▶ **ISTRUZIONI**
(1) Nell'articolo sull'associazione Emys, riscrivi sotto forma di elenco il paragrafo che inizia con "Gallipoli – Si chiudono le scuole", conservandone i fatti principali.
(2) Rispondi in breve a queste domande sull'articolo sull'associazione Emys.
(a) Chi è il presidente dell'associazione?
(b) In quale mese e anno si è svolta la "Settimana della cultura del mare"?
(c) Chi ha tenuto i corsi di cartapesta?

▶ **BRANO FORNITO**
::::::::

Gallipoli, Emys traccia il bilancio: così i piccoli si immergono nella cultura del mare

Gallipoli –  Si chiudono le scuole ed è tempo di bilanci per l’associazione “Emys” con presidente Renato Pacella, che tira le somme per il 2017-2018 riguardanti il Chiostro di San Domenico ed il centro “Marea”. Diverse le attività di cui l’associazione si è resa protagonista durante lo scorso anno scolastico: ad esempio, nell’ottobre 2017, per la “Settimana della cultura del mare” spazio alla sensibilizzazione dei bambini della scuola elementare sul tema dell’inquinamento causato dalla plastica in mare e dei danni che essa comporta, con l’esposizione delle loro vignette sull’argomento e con la visita gratuita del Chiostro dei Domenicani nel centro storico di Gallipoli, dove è appunto attivo il centro “Marea”, un museo sensoriale e virtuale dedicato al mare. In primavera invece sono fiorite le attività laboratoriali con le scuole in uscita didattica: alla visita del centro si affiancano infatti sempre dei laboratori creativo-didattici in tema ambientale, come dipingere le proprie calamite di terracotta, creare una tavola di un fumetto, imparare come volano gli animali o qual è il cibo che ci fornisce il mare. Non sono infine mancate durante l’anno le attività artistiche, con i laboratori artigianali di Roberto Perrone ed i suoi corsi di cartapesta.

::::::::

▶ **DATI**

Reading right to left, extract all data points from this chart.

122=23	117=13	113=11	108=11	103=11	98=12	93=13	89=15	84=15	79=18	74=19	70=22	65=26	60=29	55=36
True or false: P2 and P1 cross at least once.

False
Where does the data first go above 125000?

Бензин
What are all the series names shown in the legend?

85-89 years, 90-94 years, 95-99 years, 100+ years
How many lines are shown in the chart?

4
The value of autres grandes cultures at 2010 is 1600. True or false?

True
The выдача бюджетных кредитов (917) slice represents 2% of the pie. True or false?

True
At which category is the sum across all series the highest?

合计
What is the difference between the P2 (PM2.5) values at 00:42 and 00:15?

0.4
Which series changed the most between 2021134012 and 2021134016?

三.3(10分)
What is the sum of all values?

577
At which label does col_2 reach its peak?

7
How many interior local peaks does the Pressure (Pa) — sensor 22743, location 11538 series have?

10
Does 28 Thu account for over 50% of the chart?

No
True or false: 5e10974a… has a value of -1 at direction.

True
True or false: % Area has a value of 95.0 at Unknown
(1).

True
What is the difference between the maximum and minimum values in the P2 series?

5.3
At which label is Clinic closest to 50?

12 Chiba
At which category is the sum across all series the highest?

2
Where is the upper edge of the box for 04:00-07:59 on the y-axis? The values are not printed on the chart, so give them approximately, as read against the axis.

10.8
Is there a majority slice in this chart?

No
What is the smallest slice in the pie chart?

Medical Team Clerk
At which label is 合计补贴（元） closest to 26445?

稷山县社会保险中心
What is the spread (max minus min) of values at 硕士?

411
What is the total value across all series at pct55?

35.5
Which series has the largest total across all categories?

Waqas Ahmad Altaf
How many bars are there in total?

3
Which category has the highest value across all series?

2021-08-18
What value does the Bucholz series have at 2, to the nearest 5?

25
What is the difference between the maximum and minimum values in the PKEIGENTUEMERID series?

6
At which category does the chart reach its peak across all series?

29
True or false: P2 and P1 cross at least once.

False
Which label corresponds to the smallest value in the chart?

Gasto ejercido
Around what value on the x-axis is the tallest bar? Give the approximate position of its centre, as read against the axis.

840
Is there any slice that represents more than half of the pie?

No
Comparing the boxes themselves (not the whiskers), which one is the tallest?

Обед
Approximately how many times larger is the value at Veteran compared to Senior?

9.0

::::::::

▶ **SOLUZIONI**
(1)
- Alla chiusura delle scuole l'associazione "Emys", presieduta da Renato Pacella, fa il bilancio del 2017-2018 per il Chiostro di San Domenico e il centro "Marea".
- Ottobre 2017, "Settimana della cultura del mare": i bambini delle elementari sono stati sensibilizzati sull'inquinamento da plastica in mare. Le loro vignette sono state esposte e hanno visitato gratuitamente il Chiostro dei Domenicani, nel centro storico di Gallipoli.
- Il centro "Marea", attivo nel Chiostro, è un museo sensoriale e virtuale dedicato al mare.
- In primavera le scuole in uscita didattica hanno visitato il centro e partecipato a laboratori creativo-didattici sull'ambiente: calamite di terracotta da dipingere, tavole di fumetto, il volo degli animali, il cibo che ci fornisce il mare.
- Durante l'anno si sono svolte anche attività artistiche: i laboratori artigianali e i corsi di cartapesta di Roberto Perrone.

(2)
(a) Renato Pacella.
(b) Nell'ottobre 2017.
(c) Roberto Perrone.